That '\ufeff' is the BOM:
The Unicode character U+FEFF
is the byte order mark, or BOM, and is used to tell the difference between big- and little-endian UTF-16 encoding. It is usually received as the first few bytes of a file, telling you how to interpret the encoding of the rest of the data.
That BOM code is confusing my program and it can't accurately capture the column heading.
The Solution
In order to prevent Python from reading in the BOM, an extra parameter needs to be passed to the open
function to tell it what kind of encoding to use. Specifically, the open
function should be told to read the file using 'utf-8-sig' encoding.
Using utf-8-sig to read a file will treat the BOM as file information instead of a string.
So line 6 in the script should look like this:
file_handle = open('users.csv', mode='r', encoding='utf-8-sig')
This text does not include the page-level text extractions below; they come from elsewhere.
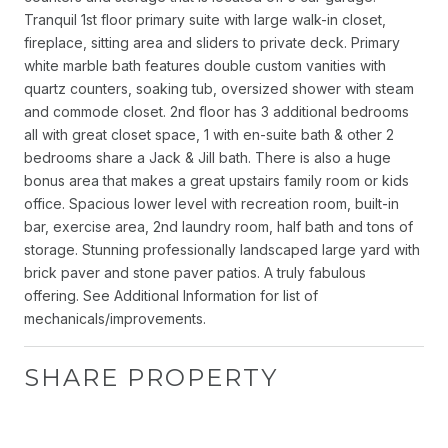
Tranquil 1st floor primary suite with large walk-in closet,
fireplace, sitting area and sliders to private deck. Primary
white marble bath features double custom vanities with
quartz counters, soaking tub, oversized shower with steam
and commode closet. 2nd floor has 3 additional bedrooms
all with great closet space, 1 with en-suite bath & other 2
bedrooms share a Jack & Jill bath. There is also a huge
bonus area that makes a great upstairs family room or kids
office. Spacious lower level with recreation room, built-in
bar, exercise area, 2nd laundry room, half bath and tons of
storage. Stunning professionally landscaped large yard with
brick paver and stone paver patios. A truly fabulous
offering. See Additional Information for list of
mechanicals/improvements.
SHARE PROPERTY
Now when I run the script I get the expected output:
{'User': 'Bubba', 'Email': 'bubba@bubbagump.com'}
{'User': 'Forest', 'Email': 'forest@bubbagump.com'}
{'User': 'Jenny', 'Email': 'jenny@bubbagump.com'}
Users: ['Bubba', 'Forest', 'Jenny']
Email addresses: ['bubba@bubbagump.com', 'forest@bubbagump.com', 'jenny@bubbagump.com']
Conclusion
Google is your friend. I searched for that unicode string and found several resources that explained what it was, why it was happening and how to fix it. The other lesson to take from this is that you shouldn't give up just because things don't work out right away. Someone just starting to learn how to script could have decided that scripting/Python is too hard and they could have given up. Don't. This is what makes engineering engineering. This is the part they don't teach you in school. This is what sets you apart from others. So if things get difficult, use that as an opportunity learn something new. Then pass that knowledge along. Happy scripting.